MBA curriculum focuses on the Left Brain activities including linear subjects like logic, sequencing, facts, mathematics and computation. Arts Masters tend to focus on Right Brain behaviors like creativity, non-verbal items, intuition, feelings and holistic thinking. Again this is reinforced by observations from Simon Sinek who notes,
“Great leaders are those who trust their gut. They are those who understand the art before the science. They win hearts before minds. They are the ones who start with WHY.”
Once again, this seems to be saying that strong leaders focus more on the Right Brain activities, allowing them to be more personable, understand people in their own context and may connect to why talented leaders appear to be higher on the EQ scale.
Even in the best of circumstances, change is difficult. Niccolo Machiavelli wrote about how difficult change is in his book entitled, ‘The Prince’, way back in the mid 1500’s. He writes,
“And it ought to be remembered that there is nothing more difficult to take in hand, more perilous to conduct, or more uncertain in its success, than to take the lead in the introduction of a new order of things, because the innovator has for enemies all those who have done well under the old conditions, and lukewarm defenders in those who may do well under the new.”

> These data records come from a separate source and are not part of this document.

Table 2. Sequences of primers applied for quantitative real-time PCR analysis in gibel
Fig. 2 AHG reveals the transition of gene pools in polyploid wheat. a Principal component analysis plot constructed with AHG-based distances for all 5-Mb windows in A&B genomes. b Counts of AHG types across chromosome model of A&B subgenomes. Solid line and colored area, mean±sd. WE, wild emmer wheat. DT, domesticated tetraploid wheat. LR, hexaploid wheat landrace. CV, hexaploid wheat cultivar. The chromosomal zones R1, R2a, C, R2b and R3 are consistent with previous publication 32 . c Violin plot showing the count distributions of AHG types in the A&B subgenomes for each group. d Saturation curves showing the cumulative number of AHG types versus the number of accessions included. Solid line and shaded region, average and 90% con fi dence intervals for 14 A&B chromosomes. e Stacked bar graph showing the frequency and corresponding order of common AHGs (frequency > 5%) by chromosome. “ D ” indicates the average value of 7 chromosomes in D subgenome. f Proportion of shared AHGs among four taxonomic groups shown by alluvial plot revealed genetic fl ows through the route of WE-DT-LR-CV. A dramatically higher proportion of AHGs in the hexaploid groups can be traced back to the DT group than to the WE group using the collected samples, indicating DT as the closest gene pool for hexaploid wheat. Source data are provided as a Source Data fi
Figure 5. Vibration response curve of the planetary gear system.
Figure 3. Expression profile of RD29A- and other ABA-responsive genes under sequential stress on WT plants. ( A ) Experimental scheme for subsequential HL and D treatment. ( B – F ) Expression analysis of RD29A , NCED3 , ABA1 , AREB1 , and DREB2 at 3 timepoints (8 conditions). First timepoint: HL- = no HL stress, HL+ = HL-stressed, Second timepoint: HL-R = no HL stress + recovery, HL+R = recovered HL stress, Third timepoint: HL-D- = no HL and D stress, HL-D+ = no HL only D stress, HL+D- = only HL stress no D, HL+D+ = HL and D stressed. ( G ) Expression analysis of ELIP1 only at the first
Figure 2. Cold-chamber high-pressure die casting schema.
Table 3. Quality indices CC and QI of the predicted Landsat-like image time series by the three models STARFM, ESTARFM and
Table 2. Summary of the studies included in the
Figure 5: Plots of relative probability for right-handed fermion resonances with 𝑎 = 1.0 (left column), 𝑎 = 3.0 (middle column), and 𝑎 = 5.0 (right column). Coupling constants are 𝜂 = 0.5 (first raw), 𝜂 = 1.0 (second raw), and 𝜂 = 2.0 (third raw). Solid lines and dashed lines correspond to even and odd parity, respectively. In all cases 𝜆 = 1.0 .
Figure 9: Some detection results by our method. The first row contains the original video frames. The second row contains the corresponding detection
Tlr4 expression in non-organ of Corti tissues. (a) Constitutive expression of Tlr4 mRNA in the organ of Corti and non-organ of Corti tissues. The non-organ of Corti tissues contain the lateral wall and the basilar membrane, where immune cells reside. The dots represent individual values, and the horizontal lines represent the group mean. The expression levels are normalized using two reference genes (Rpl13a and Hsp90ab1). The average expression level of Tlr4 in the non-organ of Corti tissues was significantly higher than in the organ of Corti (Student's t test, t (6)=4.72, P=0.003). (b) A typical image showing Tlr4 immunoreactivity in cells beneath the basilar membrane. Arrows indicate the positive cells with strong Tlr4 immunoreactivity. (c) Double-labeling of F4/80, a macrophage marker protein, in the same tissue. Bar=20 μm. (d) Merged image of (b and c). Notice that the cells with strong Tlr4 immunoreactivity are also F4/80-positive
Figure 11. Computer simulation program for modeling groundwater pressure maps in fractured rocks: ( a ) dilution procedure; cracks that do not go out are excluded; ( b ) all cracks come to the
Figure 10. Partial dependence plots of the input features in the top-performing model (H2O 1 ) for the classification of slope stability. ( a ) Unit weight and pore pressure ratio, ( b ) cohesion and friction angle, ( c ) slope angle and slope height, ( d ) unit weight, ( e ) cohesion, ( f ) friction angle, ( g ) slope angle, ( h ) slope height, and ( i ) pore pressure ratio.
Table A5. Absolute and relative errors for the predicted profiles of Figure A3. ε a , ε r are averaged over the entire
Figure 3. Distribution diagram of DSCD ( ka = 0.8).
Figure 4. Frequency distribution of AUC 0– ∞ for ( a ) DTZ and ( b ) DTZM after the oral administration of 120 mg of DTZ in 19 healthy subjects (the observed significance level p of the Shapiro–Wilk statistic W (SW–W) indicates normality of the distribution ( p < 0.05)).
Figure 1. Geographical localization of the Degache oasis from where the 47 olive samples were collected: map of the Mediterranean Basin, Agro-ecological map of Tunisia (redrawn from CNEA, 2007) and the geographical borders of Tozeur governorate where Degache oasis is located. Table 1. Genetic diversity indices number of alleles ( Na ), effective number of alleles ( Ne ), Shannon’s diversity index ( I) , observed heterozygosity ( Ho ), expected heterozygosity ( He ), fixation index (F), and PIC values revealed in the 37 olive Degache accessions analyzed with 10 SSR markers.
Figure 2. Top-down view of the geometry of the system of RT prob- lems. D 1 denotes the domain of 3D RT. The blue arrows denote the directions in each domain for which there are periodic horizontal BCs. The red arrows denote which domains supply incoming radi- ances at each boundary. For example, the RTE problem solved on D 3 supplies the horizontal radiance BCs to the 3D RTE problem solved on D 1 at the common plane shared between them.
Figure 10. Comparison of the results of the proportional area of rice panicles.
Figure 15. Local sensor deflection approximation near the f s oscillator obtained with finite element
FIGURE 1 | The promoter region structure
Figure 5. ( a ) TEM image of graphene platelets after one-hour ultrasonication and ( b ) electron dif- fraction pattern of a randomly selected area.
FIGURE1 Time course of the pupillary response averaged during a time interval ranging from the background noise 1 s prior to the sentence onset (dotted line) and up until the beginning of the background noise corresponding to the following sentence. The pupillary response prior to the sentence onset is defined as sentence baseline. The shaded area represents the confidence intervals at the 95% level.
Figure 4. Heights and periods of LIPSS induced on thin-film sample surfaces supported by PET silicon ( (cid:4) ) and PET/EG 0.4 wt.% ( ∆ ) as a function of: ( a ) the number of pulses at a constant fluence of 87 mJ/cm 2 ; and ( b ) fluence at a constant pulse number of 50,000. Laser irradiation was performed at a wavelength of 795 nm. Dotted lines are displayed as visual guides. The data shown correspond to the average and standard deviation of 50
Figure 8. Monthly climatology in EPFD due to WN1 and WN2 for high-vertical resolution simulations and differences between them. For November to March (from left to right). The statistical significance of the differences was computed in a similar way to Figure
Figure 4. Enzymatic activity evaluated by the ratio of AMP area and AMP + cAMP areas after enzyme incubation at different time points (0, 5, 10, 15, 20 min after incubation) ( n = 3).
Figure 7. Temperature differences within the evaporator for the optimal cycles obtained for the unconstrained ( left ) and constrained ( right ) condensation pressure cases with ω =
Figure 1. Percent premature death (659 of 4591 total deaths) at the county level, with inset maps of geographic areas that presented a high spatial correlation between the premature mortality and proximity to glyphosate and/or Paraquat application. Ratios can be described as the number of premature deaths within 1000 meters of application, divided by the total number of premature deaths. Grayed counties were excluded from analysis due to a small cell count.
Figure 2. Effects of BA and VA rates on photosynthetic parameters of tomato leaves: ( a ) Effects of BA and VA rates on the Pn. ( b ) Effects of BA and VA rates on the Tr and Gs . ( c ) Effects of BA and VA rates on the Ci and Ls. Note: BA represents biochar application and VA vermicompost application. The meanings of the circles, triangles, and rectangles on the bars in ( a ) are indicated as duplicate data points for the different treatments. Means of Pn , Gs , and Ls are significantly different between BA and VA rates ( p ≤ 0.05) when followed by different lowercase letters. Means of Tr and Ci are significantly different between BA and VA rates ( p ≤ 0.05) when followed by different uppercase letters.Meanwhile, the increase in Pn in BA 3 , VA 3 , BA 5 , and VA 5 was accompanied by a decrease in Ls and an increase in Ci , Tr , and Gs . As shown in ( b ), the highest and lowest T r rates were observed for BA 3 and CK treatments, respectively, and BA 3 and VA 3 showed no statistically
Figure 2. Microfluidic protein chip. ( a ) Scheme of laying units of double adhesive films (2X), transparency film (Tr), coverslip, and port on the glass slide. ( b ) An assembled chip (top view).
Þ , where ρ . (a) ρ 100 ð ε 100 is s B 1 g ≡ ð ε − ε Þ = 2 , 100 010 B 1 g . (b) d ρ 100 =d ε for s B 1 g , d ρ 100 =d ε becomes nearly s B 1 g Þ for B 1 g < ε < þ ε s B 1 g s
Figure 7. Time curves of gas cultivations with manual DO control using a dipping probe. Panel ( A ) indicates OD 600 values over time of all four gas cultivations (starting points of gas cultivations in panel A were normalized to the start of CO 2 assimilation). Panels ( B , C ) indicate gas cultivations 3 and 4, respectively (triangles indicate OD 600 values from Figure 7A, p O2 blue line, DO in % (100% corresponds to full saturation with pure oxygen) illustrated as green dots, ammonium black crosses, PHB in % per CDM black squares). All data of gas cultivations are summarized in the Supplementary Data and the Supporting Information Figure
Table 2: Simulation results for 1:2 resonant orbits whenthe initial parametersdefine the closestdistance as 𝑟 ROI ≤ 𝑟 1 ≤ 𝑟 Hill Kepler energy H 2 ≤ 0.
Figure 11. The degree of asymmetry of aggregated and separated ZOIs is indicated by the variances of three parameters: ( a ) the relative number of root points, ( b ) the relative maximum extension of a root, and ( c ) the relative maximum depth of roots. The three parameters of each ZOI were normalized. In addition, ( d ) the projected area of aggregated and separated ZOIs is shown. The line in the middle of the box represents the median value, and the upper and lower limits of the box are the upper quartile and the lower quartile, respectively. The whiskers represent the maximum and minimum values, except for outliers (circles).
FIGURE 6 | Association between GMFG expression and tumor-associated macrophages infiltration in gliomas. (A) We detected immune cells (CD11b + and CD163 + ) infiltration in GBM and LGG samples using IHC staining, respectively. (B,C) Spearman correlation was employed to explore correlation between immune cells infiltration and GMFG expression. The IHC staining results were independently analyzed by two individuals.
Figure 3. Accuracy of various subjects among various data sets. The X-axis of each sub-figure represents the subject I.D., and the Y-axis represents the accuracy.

Organizations looking to increase their level of exceptional leadership need to take the leap beyond the MBA and seek out Masters of Arts individuals who can bring a spark of creative life, meet people where they are at and inspire them beyond where they ever thought possible. It’s those Right Brained MAL folks who can talk about the future like they have already been there and rally people around a unified objective.
Break with the norm and find out what others already know; if great leadership is your objective then boost your chance of success by bringing in a MAL. You will wish you had done it sooner.